It was the mid 1980’s, when we lived in Ferguson, and police pull-overs were regularly part of life. It was frustrating. It was humiliating. Did you hear us? It was humiliating!  It was humiliating because it meant stepping out of your car to be searched from head to toe, including your private areas, in full public view, with people watching as they drive past. What do you think happens to a person who has to endure constant and persistent moments of humiliation?

It's easy to judge from the outside and say,"All you have to do is just comply." But you don't know what happens to you over months and years of this type of humiliation. We don't have the space to write about the beat downs and harrassments that family and friends were going through almost daily. Most of you will never know the terror of having a gun pointed at you.

And please don't give us the "What did you do wrong?" question in the effort to justify this level of mental and emotional torment.  From our experience, all you have to do is walk out of your front door... and that's what we did wrong. Chris has endured this from the time he was eight years old. By the time you're a teenager or young adult, somehow, you’re supposed to try to maintain your composure and not give any officer, any reason to mistake your actions as aggressive or threatening.

Now we fast forward thirty years and from our perspective, things are far worse for everyone on all sides. Another generation of young adults has come forth and they are not like us at all. Many of them are not optimistic and hopeful for the future like we were at that time. For them, the systems have failed and they have been raised on a steady diet of fatalism, futility and disappointment. They have grown weary of the stories of their parents, grandparents and great grandparents. We’re the ones who were alive in the 50’s, 60’s, 70’s, 80, and 90’s; and we have passed on that history to them. 

Special note* - the phrase, “Slavery and racism happened a long time ago.” - has no meaning in our communities. It wasn’t a long time ago. It was yesterday. It’s today. It’s tomorrow. Most of the people we are writing to will never know what it's like to sit at a simple traffic stop by a police officer and pray in the Spirit that you will make it home alive. This was and is our reality in 2016.

We are not exaggerating and to ignore us is the same as ignoring a child who tells you that their dad or uncle is sexually abusing them. Many families go into denial when this kind of accusation comes forth and we're watching Christians, all over America, sink into denial about what is going on in inner city neighborhoods. It sort of parallels how the Christians stood by in denial while Hitler and the Nazis exterminated the undesirables of their day.

Many of our family members, since they were not necessarily Believers, did not pass on any spiritual understanding to their children, today's inner city youth. (Watch for next week's letter titled What's Wrong With Our Black Kids?) So, Christians must stop expecting a Godly, biblical, or spiritual response from a Biblically deprived and socially marginalized generation that doesn't have a relationship with God.

And that’s what many don’t understand or they choose to ignore. The historical disconnect is REAL. There is a reason for the unrest. All of the protests do not involve a bunch of lawless, wild and out of control youth. We do not endorse or approve of any of those type of violent reactions. We are addressing the multi-generational outcry from tortured and distraught souls, who are desperately searching for peace and justice. We are not condoning their methods, but we are asking for TRUE Believers to stop their ungodly reactions where there is no compassion, love, or mercy for lost souls.

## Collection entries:
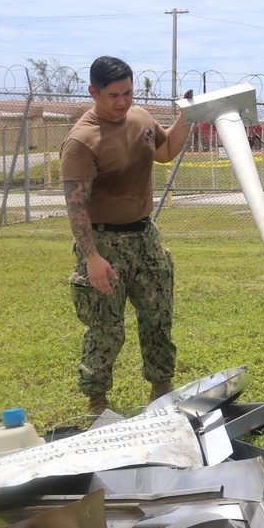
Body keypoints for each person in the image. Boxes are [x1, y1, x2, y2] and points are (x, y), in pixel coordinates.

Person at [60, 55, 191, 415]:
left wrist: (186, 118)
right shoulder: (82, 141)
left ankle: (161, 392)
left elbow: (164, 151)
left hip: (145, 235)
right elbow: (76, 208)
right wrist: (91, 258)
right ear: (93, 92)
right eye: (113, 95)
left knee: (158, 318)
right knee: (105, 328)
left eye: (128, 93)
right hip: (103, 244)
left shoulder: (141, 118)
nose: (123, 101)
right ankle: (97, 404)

---

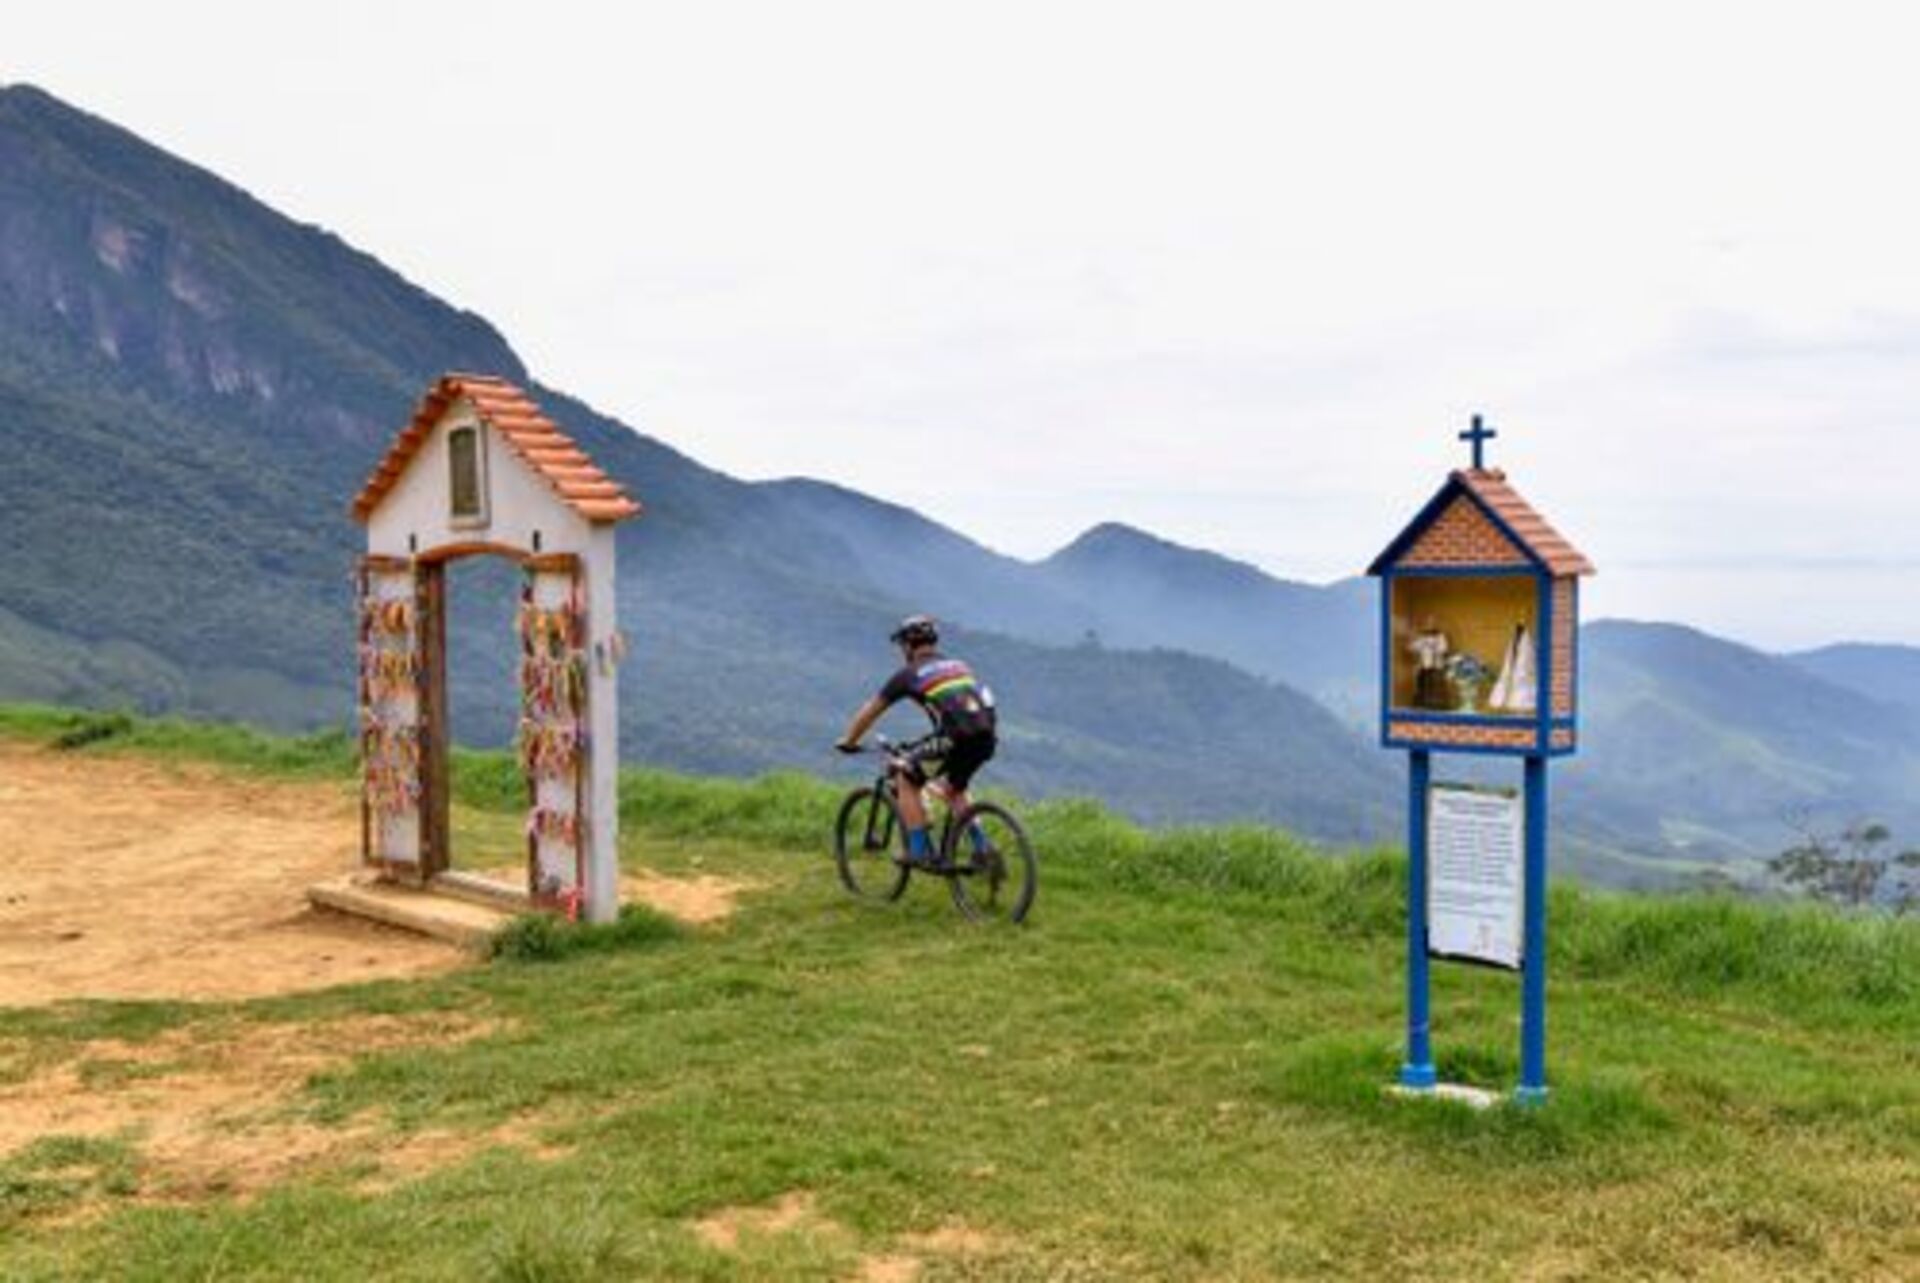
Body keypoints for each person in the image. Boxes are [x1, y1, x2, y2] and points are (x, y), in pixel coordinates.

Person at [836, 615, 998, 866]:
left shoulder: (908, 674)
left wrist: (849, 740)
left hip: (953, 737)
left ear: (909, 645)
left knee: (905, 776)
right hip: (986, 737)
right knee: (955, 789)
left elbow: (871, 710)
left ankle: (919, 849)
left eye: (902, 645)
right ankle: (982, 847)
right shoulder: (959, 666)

## Set of tasks:
1: Repeat the Ferguson passage word for word, starting with "It was the mid" and going on through "moments of humiliation?".
2: In the Ferguson passage, from what age has Chris endured this treatment?

## Answers given:
1:
It was the mid 1980’s, when we lived in Ferguson, and police pull-overs were regularly part of life. It was frustrating. It was humiliating. Did you hear us? It was humiliating!  It was humiliating because it meant stepping out of your car to be searched from head to toe, including your private areas, in full public view, with people watching as they drive past. What do you think happens to a person who has to endure constant and persistent moments of humiliation?

2: From the time Chris was eight years old.